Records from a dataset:
[Start of section]
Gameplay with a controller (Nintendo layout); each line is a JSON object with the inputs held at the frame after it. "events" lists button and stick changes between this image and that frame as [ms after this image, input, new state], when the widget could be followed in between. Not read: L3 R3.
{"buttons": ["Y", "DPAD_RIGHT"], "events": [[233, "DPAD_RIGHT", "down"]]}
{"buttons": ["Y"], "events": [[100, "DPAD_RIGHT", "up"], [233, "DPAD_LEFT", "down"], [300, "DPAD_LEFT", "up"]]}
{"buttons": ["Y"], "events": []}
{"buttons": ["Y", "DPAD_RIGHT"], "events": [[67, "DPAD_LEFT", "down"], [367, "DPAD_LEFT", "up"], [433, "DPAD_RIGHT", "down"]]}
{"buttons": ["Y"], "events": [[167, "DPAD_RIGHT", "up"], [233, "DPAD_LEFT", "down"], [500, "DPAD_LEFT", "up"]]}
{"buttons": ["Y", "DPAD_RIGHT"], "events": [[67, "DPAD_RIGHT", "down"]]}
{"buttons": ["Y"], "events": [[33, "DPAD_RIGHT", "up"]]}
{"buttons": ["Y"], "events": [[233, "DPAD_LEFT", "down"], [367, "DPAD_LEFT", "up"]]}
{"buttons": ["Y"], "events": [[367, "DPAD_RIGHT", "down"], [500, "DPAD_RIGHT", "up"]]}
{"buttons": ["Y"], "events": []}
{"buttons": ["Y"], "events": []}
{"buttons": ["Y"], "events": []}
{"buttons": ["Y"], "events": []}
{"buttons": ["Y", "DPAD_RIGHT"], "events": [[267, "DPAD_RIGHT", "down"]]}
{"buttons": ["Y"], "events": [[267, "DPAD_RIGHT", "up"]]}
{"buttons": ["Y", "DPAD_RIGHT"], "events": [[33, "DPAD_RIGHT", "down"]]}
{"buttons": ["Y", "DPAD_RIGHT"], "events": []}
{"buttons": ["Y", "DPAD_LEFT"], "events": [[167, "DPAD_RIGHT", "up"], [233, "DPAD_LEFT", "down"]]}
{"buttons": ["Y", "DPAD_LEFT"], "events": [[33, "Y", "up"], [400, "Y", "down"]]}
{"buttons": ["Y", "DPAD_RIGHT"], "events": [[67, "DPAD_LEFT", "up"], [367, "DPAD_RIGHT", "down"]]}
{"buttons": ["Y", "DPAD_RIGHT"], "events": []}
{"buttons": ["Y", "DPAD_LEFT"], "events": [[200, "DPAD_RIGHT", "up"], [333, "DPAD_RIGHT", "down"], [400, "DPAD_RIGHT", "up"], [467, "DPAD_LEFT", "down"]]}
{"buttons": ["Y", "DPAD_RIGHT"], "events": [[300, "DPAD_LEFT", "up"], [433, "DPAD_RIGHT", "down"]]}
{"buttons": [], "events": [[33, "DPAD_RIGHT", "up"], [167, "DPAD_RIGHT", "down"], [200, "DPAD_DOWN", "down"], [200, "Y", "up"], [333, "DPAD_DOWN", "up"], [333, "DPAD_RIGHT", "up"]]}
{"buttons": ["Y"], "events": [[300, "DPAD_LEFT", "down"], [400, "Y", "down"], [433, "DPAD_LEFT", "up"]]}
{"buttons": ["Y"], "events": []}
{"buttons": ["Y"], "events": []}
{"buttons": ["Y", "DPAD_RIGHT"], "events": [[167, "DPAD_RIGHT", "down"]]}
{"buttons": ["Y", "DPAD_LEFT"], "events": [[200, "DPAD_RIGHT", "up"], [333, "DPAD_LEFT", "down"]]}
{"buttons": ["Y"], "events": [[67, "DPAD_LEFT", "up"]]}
[End of section]
**Task directions**
Each line of the data is to be transcribed exactly, with nothing left out.

**Answer area**
Gameplay with a controller (Nintendo layout); each line is a JSON object with the inputs held at the frame after it. "events" lists button and stick changes between this image and that frame as [ms after this image, input, new state], when the widget could be followed in between. Not read: L3 R3.
{"buttons": ["Y", "DPAD_RIGHT"], "events": [[233, "DPAD_RIGHT", "down"]]}
{"buttons": ["Y"], "events": [[100, "DPAD_RIGHT", "up"], [233, "DPAD_LEFT", "down"], [300, "DPAD_LEFT", "up"]]}
{"buttons": ["Y"], "events": []}
{"buttons": ["Y", "DPAD_RIGHT"], "events": [[67, "DPAD_LEFT", "down"], [367, "DPAD_LEFT", "up"], [433, "DPAD_RIGHT", "down"]]}
{"buttons": ["Y"], "events": [[167, "DPAD_RIGHT", "up"], [233, "DPAD_LEFT", "down"], [500, "DPAD_LEFT", "up"]]}
{"buttons": ["Y", "DPAD_RIGHT"], "events": [[67, "DPAD_RIGHT", "down"]]}
{"buttons": ["Y"], "events": [[33, "DPAD_RIGHT", "up"]]}
{"buttons": ["Y"], "events": [[233, "DPAD_LEFT", "down"], [367, "DPAD_LEFT", "up"]]}
{"buttons": ["Y"], "events": [[367, "DPAD_RIGHT", "down"], [500, "DPAD_RIGHT", "up"]]}
{"buttons": ["Y"], "events": []}
{"buttons": ["Y"], "events": []}
{"buttons": ["Y"], "events": []}
{"buttons": ["Y"], "events": []}
{"buttons": ["Y", "DPAD_RIGHT"], "events": [[267, "DPAD_RIGHT", "down"]]}
{"buttons": ["Y"], "events": [[267, "DPAD_RIGHT", "up"]]}
{"buttons": ["Y", "DPAD_RIGHT"], "events": [[33, "DPAD_RIGHT", "down"]]}
{"buttons": ["Y", "DPAD_RIGHT"], "events": []}
{"buttons": ["Y", "DPAD_LEFT"], "events": [[167, "DPAD_RIGHT", "up"], [233, "DPAD_LEFT", "down"]]}
{"buttons": ["Y", "DPAD_LEFT"], "events": [[33, "Y", "up"], [400, "Y", "down"]]}
{"buttons": ["Y", "DPAD_RIGHT"], "events": [[67, "DPAD_LEFT", "up"], [367, "DPAD_RIGHT", "down"]]}
{"buttons": ["Y", "DPAD_RIGHT"], "events": []}
{"buttons": ["Y", "DPAD_LEFT"], "events": [[200, "DPAD_RIGHT", "up"], [333, "DPAD_RIGHT", "down"], [400, "DPAD_RIGHT", "up"], [467, "DPAD_LEFT", "down"]]}
{"buttons": ["Y", "DPAD_RIGHT"], "events": [[300, "DPAD_LEFT", "up"], [433, "DPAD_RIGHT", "down"]]}
{"buttons": [], "events": [[33, "DPAD_RIGHT", "up"], [167, "DPAD_RIGHT", "down"], [200, "DPAD_DOWN", "down"], [200, "Y", "up"], [333, "DPAD_DOWN", "up"], [333, "DPAD_RIGHT", "up"]]}
{"buttons": ["Y"], "events": [[300, "DPAD_LEFT", "down"], [400, "Y", "down"], [433, "DPAD_LEFT", "up"]]}
{"buttons": ["Y"], "events": []}
{"buttons": ["Y"], "events": []}
{"buttons": ["Y", "DPAD_RIGHT"], "events": [[167, "DPAD_RIGHT", "down"]]}
{"buttons": ["Y", "DPAD_LEFT"], "events": [[200, "DPAD_RIGHT", "up"], [333, "DPAD_LEFT", "down"]]}
{"buttons": ["Y"], "events": [[67, "DPAD_LEFT", "up"]]}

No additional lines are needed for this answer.